━━ Extracted records ━━

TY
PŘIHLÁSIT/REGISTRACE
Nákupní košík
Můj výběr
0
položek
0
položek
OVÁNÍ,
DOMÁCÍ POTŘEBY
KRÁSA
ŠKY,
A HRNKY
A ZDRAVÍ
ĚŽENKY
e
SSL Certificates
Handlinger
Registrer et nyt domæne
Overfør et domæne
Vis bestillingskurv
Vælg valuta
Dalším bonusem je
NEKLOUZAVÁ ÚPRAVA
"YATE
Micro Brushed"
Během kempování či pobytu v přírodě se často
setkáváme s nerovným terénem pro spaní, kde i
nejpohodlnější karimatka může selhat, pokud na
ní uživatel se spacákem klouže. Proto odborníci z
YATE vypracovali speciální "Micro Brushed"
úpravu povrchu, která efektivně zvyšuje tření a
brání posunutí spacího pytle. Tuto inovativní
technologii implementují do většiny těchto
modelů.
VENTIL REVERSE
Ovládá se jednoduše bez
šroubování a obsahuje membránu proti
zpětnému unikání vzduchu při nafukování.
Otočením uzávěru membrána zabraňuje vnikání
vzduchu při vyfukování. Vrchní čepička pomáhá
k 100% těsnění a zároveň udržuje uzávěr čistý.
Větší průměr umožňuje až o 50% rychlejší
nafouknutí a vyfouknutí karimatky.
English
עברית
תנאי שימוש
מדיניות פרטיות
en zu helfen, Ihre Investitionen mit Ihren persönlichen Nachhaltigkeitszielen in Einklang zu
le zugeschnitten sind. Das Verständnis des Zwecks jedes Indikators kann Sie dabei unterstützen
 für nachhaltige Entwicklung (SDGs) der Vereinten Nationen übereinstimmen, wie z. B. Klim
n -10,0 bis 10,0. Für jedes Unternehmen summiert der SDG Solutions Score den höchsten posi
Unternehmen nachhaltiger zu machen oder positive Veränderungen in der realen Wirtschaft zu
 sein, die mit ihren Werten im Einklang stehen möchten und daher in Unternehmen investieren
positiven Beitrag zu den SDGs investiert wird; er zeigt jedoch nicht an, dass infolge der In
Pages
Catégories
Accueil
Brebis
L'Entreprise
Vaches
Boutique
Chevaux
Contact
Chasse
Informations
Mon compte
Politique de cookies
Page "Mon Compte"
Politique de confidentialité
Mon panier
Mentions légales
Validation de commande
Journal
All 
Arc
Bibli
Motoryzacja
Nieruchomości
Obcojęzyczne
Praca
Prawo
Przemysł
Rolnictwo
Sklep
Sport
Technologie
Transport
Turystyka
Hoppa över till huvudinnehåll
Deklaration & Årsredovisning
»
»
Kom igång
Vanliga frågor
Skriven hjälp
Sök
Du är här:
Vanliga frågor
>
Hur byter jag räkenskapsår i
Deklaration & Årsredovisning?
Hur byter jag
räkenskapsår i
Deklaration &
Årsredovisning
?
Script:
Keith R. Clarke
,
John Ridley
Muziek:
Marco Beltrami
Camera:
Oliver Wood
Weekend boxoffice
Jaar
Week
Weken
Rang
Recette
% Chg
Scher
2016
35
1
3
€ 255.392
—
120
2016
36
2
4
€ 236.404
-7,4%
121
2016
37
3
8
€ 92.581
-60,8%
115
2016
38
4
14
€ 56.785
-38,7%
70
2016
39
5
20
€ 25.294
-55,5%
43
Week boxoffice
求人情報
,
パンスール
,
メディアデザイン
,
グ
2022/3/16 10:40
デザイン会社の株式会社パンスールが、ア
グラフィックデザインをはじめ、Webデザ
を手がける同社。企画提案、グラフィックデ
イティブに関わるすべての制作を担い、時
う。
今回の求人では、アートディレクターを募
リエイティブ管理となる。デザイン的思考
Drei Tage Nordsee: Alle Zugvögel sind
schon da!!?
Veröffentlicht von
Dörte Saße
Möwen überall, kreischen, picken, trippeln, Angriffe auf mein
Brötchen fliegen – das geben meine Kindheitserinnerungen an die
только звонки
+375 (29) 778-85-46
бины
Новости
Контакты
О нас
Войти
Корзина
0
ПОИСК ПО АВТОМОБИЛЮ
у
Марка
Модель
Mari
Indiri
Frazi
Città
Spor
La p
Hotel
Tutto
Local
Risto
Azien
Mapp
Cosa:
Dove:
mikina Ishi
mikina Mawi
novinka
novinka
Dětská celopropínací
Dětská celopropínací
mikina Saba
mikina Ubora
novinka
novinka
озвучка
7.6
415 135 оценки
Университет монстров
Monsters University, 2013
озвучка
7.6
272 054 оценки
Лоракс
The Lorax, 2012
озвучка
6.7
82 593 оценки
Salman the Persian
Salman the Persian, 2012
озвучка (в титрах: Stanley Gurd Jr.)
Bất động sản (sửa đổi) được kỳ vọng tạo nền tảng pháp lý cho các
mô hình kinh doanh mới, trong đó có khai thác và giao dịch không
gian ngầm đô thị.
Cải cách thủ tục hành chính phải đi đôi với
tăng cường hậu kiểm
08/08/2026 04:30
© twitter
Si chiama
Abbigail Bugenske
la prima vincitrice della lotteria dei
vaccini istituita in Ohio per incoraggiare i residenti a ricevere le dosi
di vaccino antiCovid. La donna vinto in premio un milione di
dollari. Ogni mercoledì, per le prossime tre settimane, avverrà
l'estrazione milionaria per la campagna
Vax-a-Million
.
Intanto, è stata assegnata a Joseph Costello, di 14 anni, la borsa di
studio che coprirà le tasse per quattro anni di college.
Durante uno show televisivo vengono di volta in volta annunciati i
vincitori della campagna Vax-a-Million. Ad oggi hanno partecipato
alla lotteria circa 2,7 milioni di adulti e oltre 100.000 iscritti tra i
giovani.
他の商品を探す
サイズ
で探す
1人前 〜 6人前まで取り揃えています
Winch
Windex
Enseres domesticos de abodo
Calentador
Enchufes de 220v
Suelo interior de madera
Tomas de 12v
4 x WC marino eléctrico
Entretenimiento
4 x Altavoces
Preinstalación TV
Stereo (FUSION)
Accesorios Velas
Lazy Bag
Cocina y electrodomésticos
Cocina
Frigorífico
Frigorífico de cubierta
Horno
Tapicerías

━━━

*What you should do*
Copy out every line of the data above word for word, keeping the original order and spelling.

*Solution for this problem*
TY
PŘIHLÁSIT/REGISTRACE
Nákupní košík
Můj výběr
0
položek
0
položek
OVÁNÍ,
DOMÁCÍ POTŘEBY
KRÁSA
ŠKY,
A HRNKY
A ZDRAVÍ
ĚŽENKY
e
SSL Certificates
Handlinger
Registrer et nyt domæne
Overfør et domæne
Vis bestillingskurv
Vælg valuta
Dalším bonusem je
NEKLOUZAVÁ ÚPRAVA
"YATE
Micro Brushed"
Během kempování či pobytu v přírodě se často
setkáváme s nerovným terénem pro spaní, kde i
nejpohodlnější karimatka může selhat, pokud na
ní uživatel se spacákem klouže. Proto odborníci z
YATE vypracovali speciální "Micro Brushed"
úpravu povrchu, která efektivně zvyšuje tření a
brání posunutí spacího pytle. Tuto inovativní
technologii implementují do většiny těchto
modelů.
VENTIL REVERSE
Ovládá se jednoduše bez
šroubování a obsahuje membránu proti
zpětnému unikání vzduchu při nafukování.
Otočením uzávěru membrána zabraňuje vnikání
vzduchu při vyfukování. Vrchní čepička pomáhá
k 100% těsnění a zároveň udržuje uzávěr čistý.
Větší průměr umožňuje až o 50% rychlejší
nafouknutí a vyfouknutí karimatky.
English
עברית
תנאי שימוש
מדיניות פרטיות
en zu helfen, Ihre Investitionen mit Ihren persönlichen Nachhaltigkeitszielen in Einklang zu
le zugeschnitten sind. Das Verständnis des Zwecks jedes Indikators kann Sie dabei unterstützen
 für nachhaltige Entwicklung (SDGs) der Vereinten Nationen übereinstimmen, wie z. B. Klim
n -10,0 bis 10,0. Für jedes Unternehmen summiert der SDG Solutions Score den höchsten posi
Unternehmen nachhaltiger zu machen oder positive Veränderungen in der realen Wirtschaft zu
 sein, die mit ihren Werten im Einklang stehen möchten und daher in Unternehmen investieren
positiven Beitrag zu den SDGs investiert wird; er zeigt jedoch nicht an, dass infolge der In
Pages
Catégories
Accueil
Brebis
L'Entreprise
Vaches
Boutique
Chevaux
Contact
Chasse
Informations
Mon compte
Politique de cookies
Page "Mon Compte"
Politique de confidentialité
Mon panier
Mentions légales
Validation de commande
Journal
All 
Arc
Bibli
Motoryzacja
Nieruchomości
Obcojęzyczne
Praca
Prawo
Przemysł
Rolnictwo
Sklep
Sport
Technologie
Transport
Turystyka
Hoppa över till huvudinnehåll
Deklaration & Årsredovisning
»
»
Kom igång
Vanliga frågor
Skriven hjälp
Sök
Du är här:
Vanliga frågor
>
Hur byter jag räkenskapsår i
Deklaration & Årsredovisning?
Hur byter jag
räkenskapsår i
Deklaration &
Årsredovisning
?
Script:
Keith R. Clarke
,
John Ridley
Muziek:
Marco Beltrami
Camera:
Oliver Wood
Weekend boxoffice
Jaar
Week
Weken
Rang
Recette
% Chg
Scher
2016
35
1
3
€ 255.392
—
120
2016
36
2
4
€ 236.404
-7,4%
121
2016
37
3
8
€ 92.581
-60,8%
115
2016
38
4
14
€ 56.785
-38,7%
70
2016
39
5
20
€ 25.294
-55,5%
43
Week boxoffice
求人情報
,
パンスール
,
メディアデザイン
,
グ
2022/3/16 10:40
デザイン会社の株式会社パンスールが、ア
グラフィックデザインをはじめ、Webデザ
を手がける同社。企画提案、グラフィックデ
イティブに関わるすべての制作を担い、時
う。
今回の求人では、アートディレクターを募
リエイティブ管理となる。デザイン的思考
Drei Tage Nordsee: Alle Zugvögel sind
schon da!!?
Veröffentlicht von
Dörte Saße
Möwen überall, kreischen, picken, trippeln, Angriffe auf mein
Brötchen fliegen – das geben meine Kindheitserinnerungen an die
только звонки
+375 (29) 778-85-46
бины
Новости
Контакты
О нас
Войти
Корзина
0
ПОИСК ПО АВТОМОБИЛЮ
у
Марка
Модель
Mari
Indiri
Frazi
Città
Spor
La p
Hotel
Tutto
Local
Risto
Azien
Mapp
Cosa:
Dove:
mikina Ishi
mikina Mawi
novinka
novinka
Dětská celopropínací
Dětská celopropínací
mikina Saba
mikina Ubora
novinka
novinka
озвучка
7.6
415 135 оценки
Университет монстров
Monsters University, 2013
озвучка
7.6
272 054 оценки
Лоракс
The Lorax, 2012
озвучка
6.7
82 593 оценки
Salman the Persian
Salman the Persian, 2012
озвучка (в титрах: Stanley Gurd Jr.)
Bất động sản (sửa đổi) được kỳ vọng tạo nền tảng pháp lý cho các
mô hình kinh doanh mới, trong đó có khai thác và giao dịch không
gian ngầm đô thị.
Cải cách thủ tục hành chính phải đi đôi với
tăng cường hậu kiểm
08/08/2026 04:30
© twitter
Si chiama
Abbigail Bugenske
la prima vincitrice della lotteria dei
vaccini istituita in Ohio per incoraggiare i residenti a ricevere le dosi
di vaccino antiCovid. La donna vinto in premio un milione di
dollari. Ogni mercoledì, per le prossime tre settimane, avverrà
l'estrazione milionaria per la campagna
Vax-a-Million
.
Intanto, è stata assegnata a Joseph Costello, di 14 anni, la borsa di
studio che coprirà le tasse per quattro anni di college.
Durante uno show televisivo vengono di volta in volta annunciati i
vincitori della campagna Vax-a-Million. Ad oggi hanno partecipato
alla lotteria circa 2,7 milioni di adulti e oltre 100.000 iscritti tra i
giovani.
他の商品を探す
サイズ
で探す
1人前 〜 6人前まで取り揃えています
Winch
Windex
Enseres domesticos de abodo
Calentador
Enchufes de 220v
Suelo interior de madera
Tomas de 12v
4 x WC marino eléctrico
Entretenimiento
4 x Altavoces
Preinstalación TV
Stereo (FUSION)
Accesorios Velas
Lazy Bag
Cocina y electrodomésticos
Cocina
Frigorífico
Frigorífico de cubierta
Horno
Tapicerías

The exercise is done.